More revelations were to follow. When the Selinsgrove constable searched Sanders’ farm, he found rye and corn whisky mash, fifty-seven cases of dynamite, $1000 worth of rope, hoses, and road-building tools, and hundreds of empty bottles that smelled of whiskey. John’s wife, Carrie, reportedly told the police, “Take whatever is yours. The children and I want nothing that does not belong to us.” The road-building materials had been stolen from the Piel Construction company, which had built part of the Susquehanna Trail south of town. (See the photo below, which shows the Trail under construction just north of Aqueduct Hollow.) “SLAIN FARMER LEAD DUAL LIFE,” screamed the Shamokin Dispatch. Though no still was found, the District Attorney noted that Sanders was likely part of a whisky ring. The dynamite was apparently stored in a moonshining shed and was wired to explode upon an intruder’s entry.  

1922-033

The uncovering of bootleggers like Sanders became a phenomenon in the 1920s, usually occurring when local authorities or Prohibition agents out of Philadelphia or Harrisburg suddenly arrested someone. Whereas organized crime managed the production and distribution of illegal alcohol to the east, in the coal region, it seems like Snyder County rum-running came through independent operators like Sanders.

A 1921 Harrisburg Telegraph cartoon reminding readers that not everything was as it seemed.

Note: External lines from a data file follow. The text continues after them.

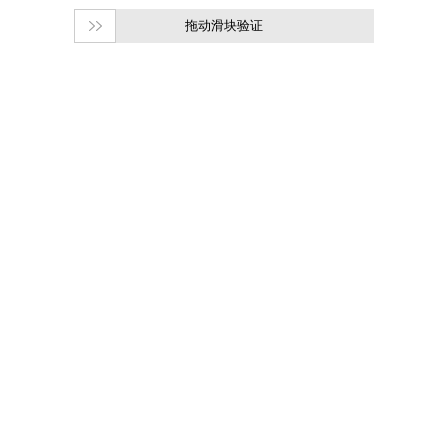
拖动滑块验证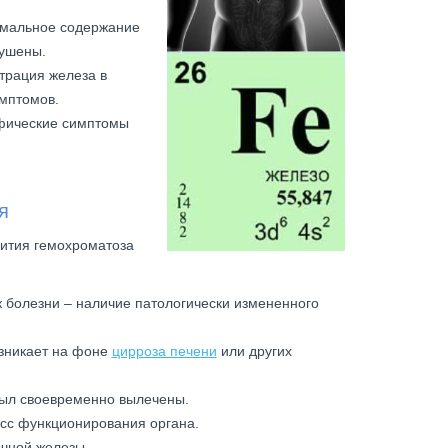
ормальное содержание
рушены.
трация железа в
имптомов.
ифические симптомы
я
ития гемохроматоза
 болезни – наличие патологически измененного
зникает на фоне
цирроза печени
или других
был своевременно вылечены.
есс функционирования органа.
очной железы.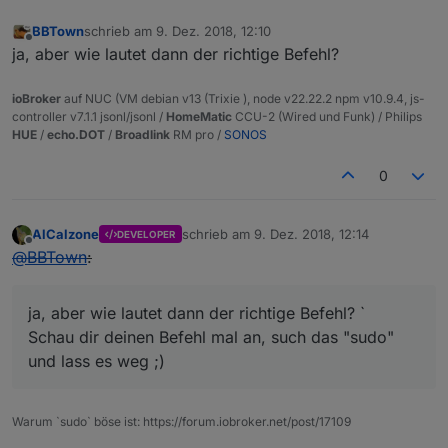
BBTown
schrieb am
9. Dez. 2018, 12:10
zuletzt editiert von
Offline
ja, aber wie lautet dann der richtige Befehl?
ioBroker
auf NUC (VM debian v13 (Trixie ), node v22.22.2 npm v10.9.4, js-
controller v7.1.1 jsonl/jsonl /
HomeMatic
CCU-2 (Wired und Funk) / Philips
HUE
/
echo.DOT
/
Broadlink
RM pro /
SONOS
0
AlCalzone
schrieb am
9. Dez. 2018, 12:14
DEVELOPER
zuletzt editiert von
Offline
@
BBTown
:
ja, aber wie lautet dann der richtige Befehl? `
Schau dir deinen Befehl mal an, such das "sudo"
und lass es weg ;)
Warum `sudo` böse ist: https://forum.iobroker.net/post/17109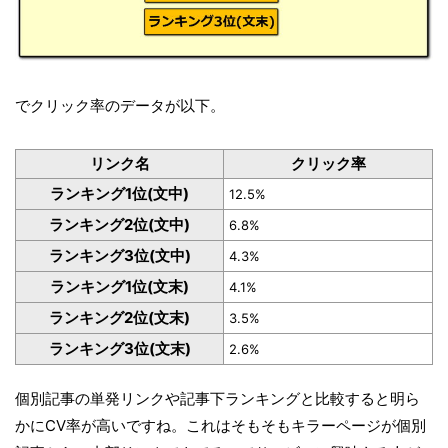
でクリック率のデータが以下。
リンク名
クリック率
ランキング1位(文中)
12.5%
ランキング2位(文中)
6.8%
ランキング3位(文中)
4.3%
ランキング1位(文末)
4.1%
ランキング2位(文末)
3.5%
ランキング3位(文末)
2.6%
個別記事の単発リンクや記事下ランキングと比較すると明ら
かにCV率が高いですね。これはそもそもキラーページが個別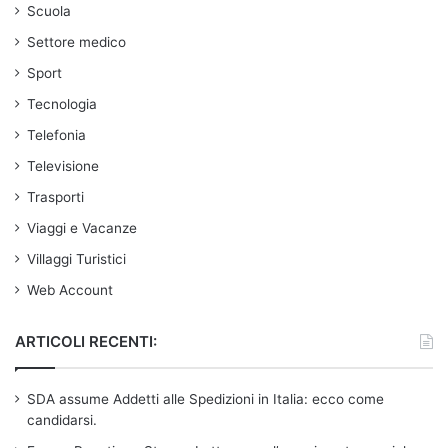
Scuola
Settore medico
Sport
Tecnologia
Telefonia
Televisione
Trasporti
Viaggi e Vacanze
Villaggi Turistici
Web Account
ARTICOLI RECENTI:
SDA assume Addetti alle Spedizioni in Italia: ecco come
candidarsi.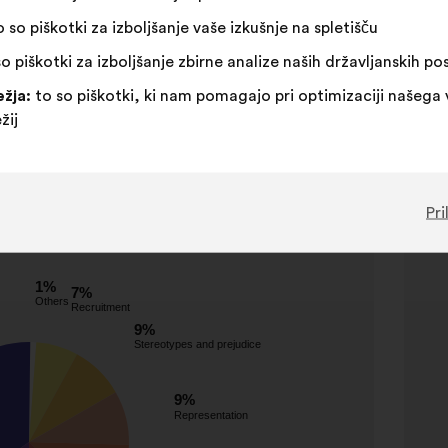
 so piškotki za izboljšanje vaše izkušnje na spletišču
o piškotki za izboljšanje zbirne analize naših državljanskih p
žja:
to so piškotki, ki nam pomagajo pri optimizaciji našega 
žij
Pri
ted topics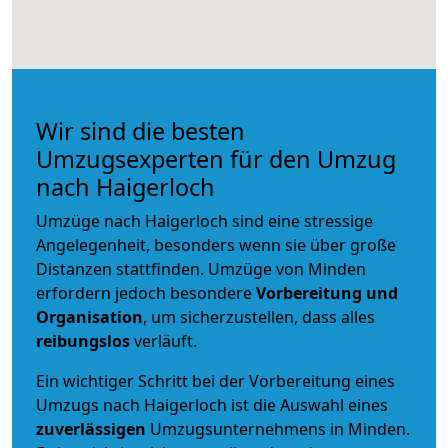
Wir sind die besten
Umzugsexperten für den Umzug
nach Haigerloch
Umzüge nach Haigerloch sind eine stressige
Angelegenheit, besonders wenn sie über große
Distanzen stattfinden. Umzüge von Minden
erfordern jedoch besondere
Vorbereitung und
Organisation
, um sicherzustellen, dass alles
reibungslos
verläuft.
Ein wichtiger Schritt bei der Vorbereitung eines
Umzugs nach Haigerloch ist die Auswahl eines
zuverlässigen
Umzugsunternehmens in Minden.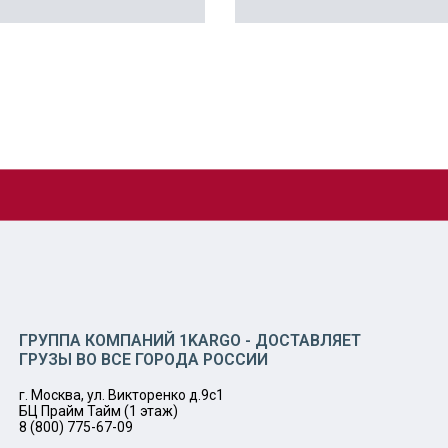
ГРУППА КОМПАНИЙ 1KARGO - ДОСТАВЛЯЕТ
ГРУЗЫ ВО ВСЕ ГОРОДА РОССИИ
г. Москва, ул. Викторенко д.9с1
БЦ Прайм Тайм (1 этаж)
8 (800) 775-67-09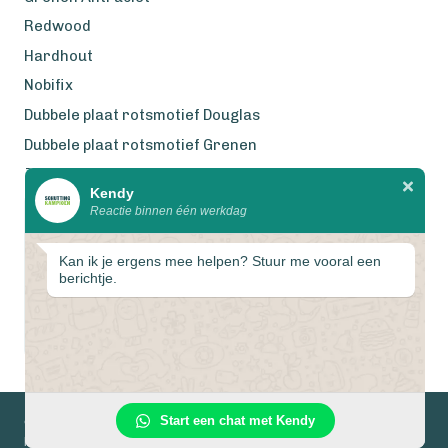
Redwood
Hardhout
Nobifix
Dubbele plaat rotsmotief Douglas
Dubbele plaat rotsmotief Grenen
Zweeds Rabat Douglas
Kendy
Reactie binnen één werkdag
Wij werken met eerlijke
gecertificeerde houtsoorten
Kan ik je ergens mee helpen? Stuur me vooral een
berichtje.
Start een chat met Kendy
© 2026 Schuttingkampioen
Privacyverklaring
Algemene voorwaarden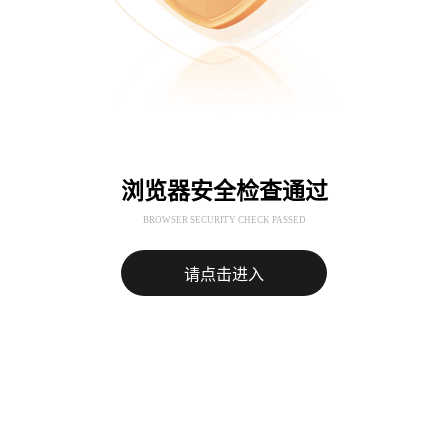
浏览器安全检查通过
BROWSER SECURITY CHECK PASSED
请点击进入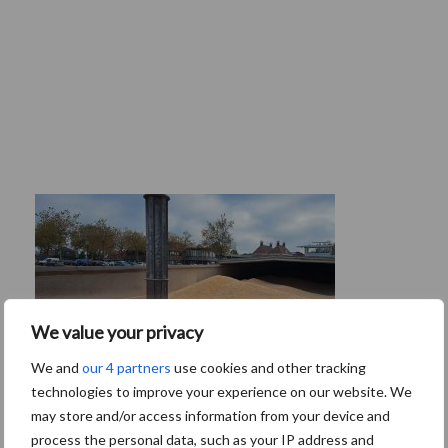
We value your privacy
We and
our 4 partners
use cookies and other tracking
technologies to improve your experience on our website. We
may store and/or access information from your device and
process the personal data, such as your IP address and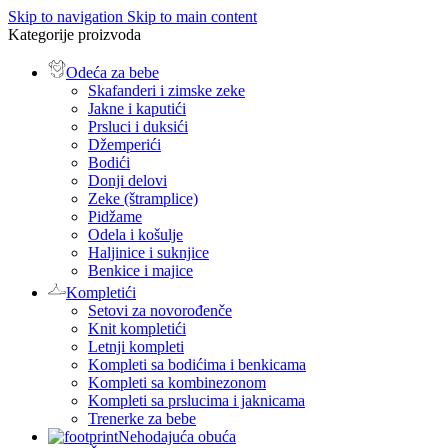
Skip to navigation
Skip to main content
Kategorije proizvoda
Odeća za bebe
Skafanderi i zimske zeke
Jakne i kaputići
Prsluci i duksići
Džemperići
Bodići
Donji delovi
Zeke (štramplice)
Pidžame
Odela i košulje
Haljinice i suknjice
Benkice i majice
Kompletići
Setovi za novorođenče
Knit kompletići
Letnji kompleti
Kompleti sa bodićima i benkicama
Kompleti sa kombinezonom
Kompleti sa prslucima i jaknicama
Trenerke za bebe
Nehodajuća obuća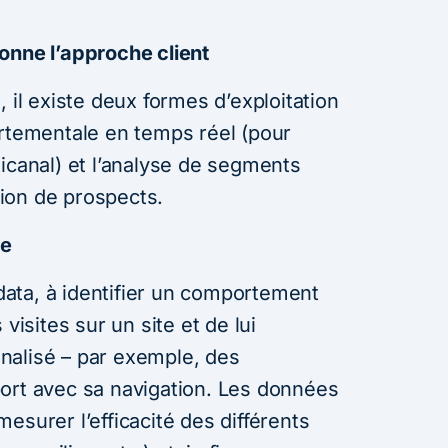
onne l’approche client
 il existe deux formes d’exploitation
ortementale en temps réel (pour
icanal) et l’analyse de segments
ation de prospects.
le
 data, à identifier un comportement
visites sur un site et de lui
nalisé – par exemple, des
ort avec sa navigation. Les données
esurer l’efficacité des différents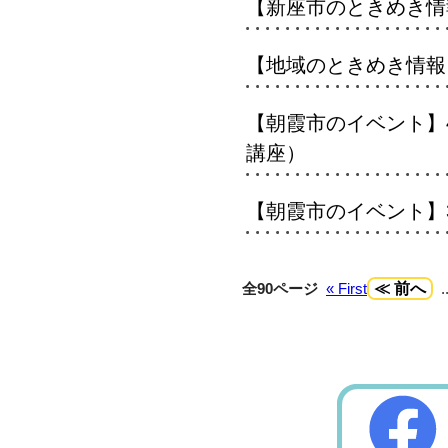
【新座市のときめき情
【地域のときめき情報
【朝霞市のイベント】4
講座）
【朝霞市のイベント】3月
全90ページ
« First
≪ 前へ
.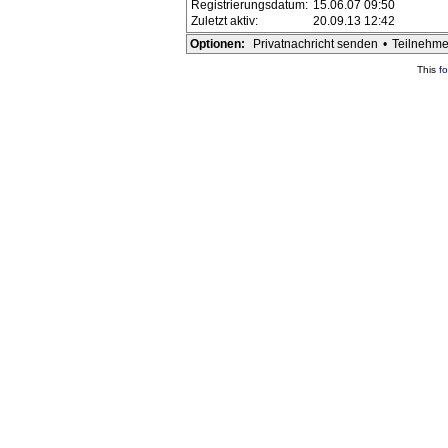
Registrierungsdatum:
15.06.07 09:50
Zuletzt aktiv:
20.09.13 12:42
Optionen:
Privatnachricht senden
•
Teilnehme
This
f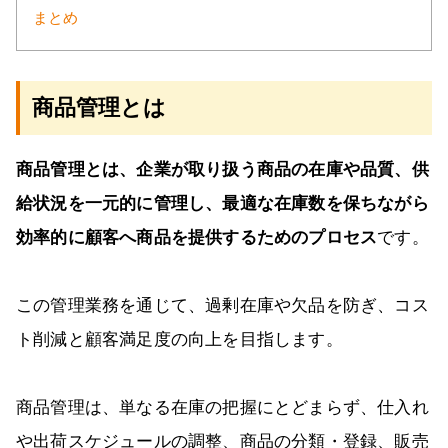
まとめ
商品管理とは
商品管理とは、企業が取り扱う商品の在庫や品質、供
給状況を一元的に管理し、最適な在庫数を保ちながら
効率的に顧客へ商品を提供するためのプロセス
です。
この管理業務を通じて、過剰在庫や欠品を防ぎ、コス
ト削減と顧客満足度の向上を目指します。
商品管理は、単なる在庫の把握にとどまらず、仕入れ
や出荷スケジュールの調整、商品の分類・登録、販売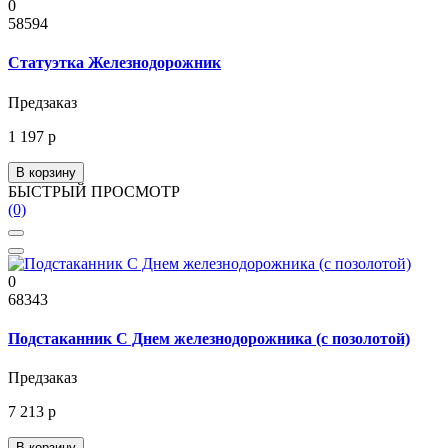
0
58594
Статуэтка Железнодорожник
Предзаказ
1 197 р
В корзину
БЫСТРЫЙ ПРОСМОТР
(0)
0
68343
Подстаканник С Днем железнодорожника (с позолотой)
Предзаказ
7 213 р
В корзину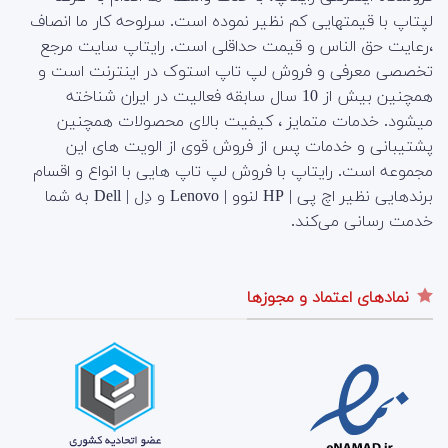
لپتاپ با قیمتهایی کم نظیر نموده است. سرلوحه کار ما انصاف
،رعایت حق الناس و قیمت حداقلی است. رایتاپ سایت مرجع
تخصصی معرفی و فروش لپ تاپ استوک در اینترنت است و
همچنین بیش از 10 سال سابقه فعالیت در ایران شناخته
میشود. خدمات متمایز ، کیفیت بالای محصولات همچنین
پشتیبانی و خدمات پس از فروش قوی از الویت های این
مجموعه است.
رایتاپ با فروش لپ تاپ هایی با انواع و اقسام
برندهایی نظیر اچ پی | HP لنوو | Lenovo و دِل | Dell به شما
خدمت رسانی می‌کند.
نمادهای اعتماد و مجوزها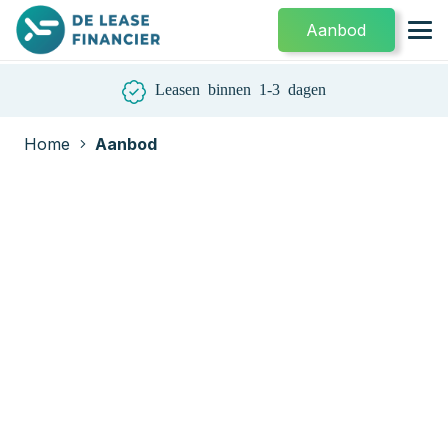
Aanbod
Leasen binnen 1-3 dagen
Home
Aanbod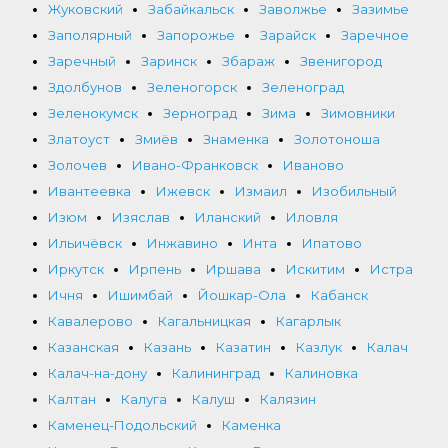
Жуковский
Забайкальск
Заволжье
Зазимье
Заполярный
Запорожье
Зарайск
Заречное
Заречный
Заринск
Збараж
Звенигород
Здолбунов
Зеленогорск
Зеленоград
Зеленокумск
Зерноград
Зима
Зимовники
Златоуст
Змиёв
Знаменка
Золотоноша
Золочев
Ивано-Франковск
Иваново
Ивантеевка
Ижевск
Измаил
Изобильный
Изюм
Изяслав
Иланский
Иловля
Ильичёвск
Инжавино
Инта
Ипатово
Иркутск
Ирпень
Иршава
Искитим
Истра
Ичня
Ишимбай
Йошкар-Ола
Кабанск
Кавалерово
Кагальницкая
Кагарлык
Казанская
Казань
Казатин
Казлук
Калач
Калач-на-дону
Калининград
Калиновка
Калтан
Калуга
Калуш
Калязин
Каменец-Подольский
Каменка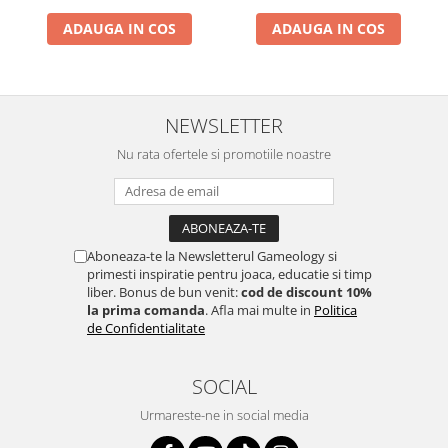
ADAUGA IN COS
ADAUGA IN COS
NEWSLETTER
Nu rata ofertele si promotiile noastre
Aboneaza-te la Newsletterul Gameology si
primesti inspiratie pentru joaca, educatie si timp
liber. Bonus de bun venit:
cod de discount 10%
la prima comanda
. Afla mai multe in
Politica
de Confidentialitate
SOCIAL
Urmareste-ne in social media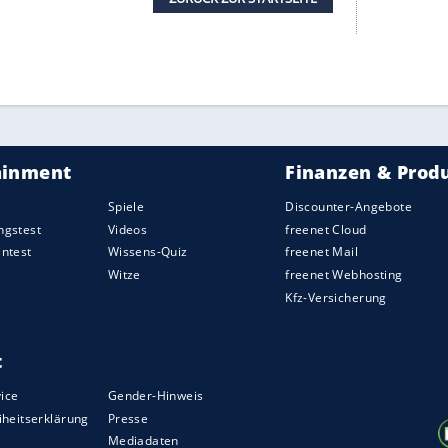
ei den direkten Aufstieg im Fernduell mit den
asst hatten. Nach einer Viertelstunde war die
en - für den 20-jährigen
Nürnberger
, im März als
irus getestet, war es das erste Saisontor. Das
 einem idealen Zeitpunkt:
Ingolstadt
war gerade ein
schaft war immer zu spüren gegen ermattet
en Jahr ebenfalls unter Trainer Thomas Oral in
aden am Aufstieg in die 2. Liga gescheitert
ng von der 3. Liga dagegen 2010 - damals unter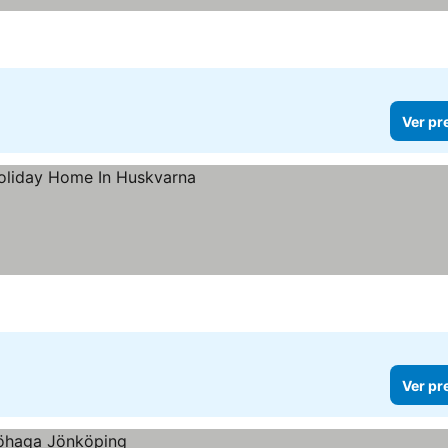
Ver pr
Ver pr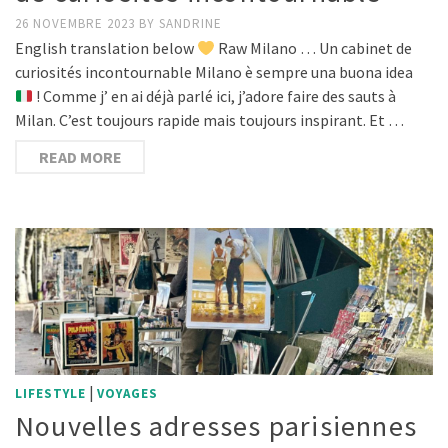
26 NOVEMBRE 2023
BY
SANDRINE
English translation below
Raw Milano … Un cabinet de
curiosités incontournable Milano è sempre una buona idea
! Comme j’ en ai déjà parlé ici, j’adore faire des sauts à
Milan. C’est toujours rapide mais toujours inspirant. Et …
READ MORE
|
LIFESTYLE
VOYAGES
Nouvelles adresses parisiennes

These findings led local police to suspect that Sanders might have been shot by someone else in the illicit alcohol economy. A rumor of other gunshots echoing through Aqueduct Hollow even later that night took the scrutiny off of Campbell.  A Snyder County grand jury decided not to indict him. They had other matters on their mind—like the recent murder of another farmer just north of Selinsgrove. (But that’s another story.)

Fulkrod eventually admitted that he and Sanders were trying to rob the hunting lodge, driving a truck to the hollow to haul out furniture. Although there would be persistent rumors in the months to come that there was much more to the case than that, Fulkrod’s admission marked the end of the investigation and the end of the press interest in John Sanders. Carrie Sanders, the daughter of a well-respected Richfield farmer, could plausibly deny any knowledge of the whole mess. She stayed on the farm until her son, Samuel, was old enough to take over. By that point, Prohibition was over.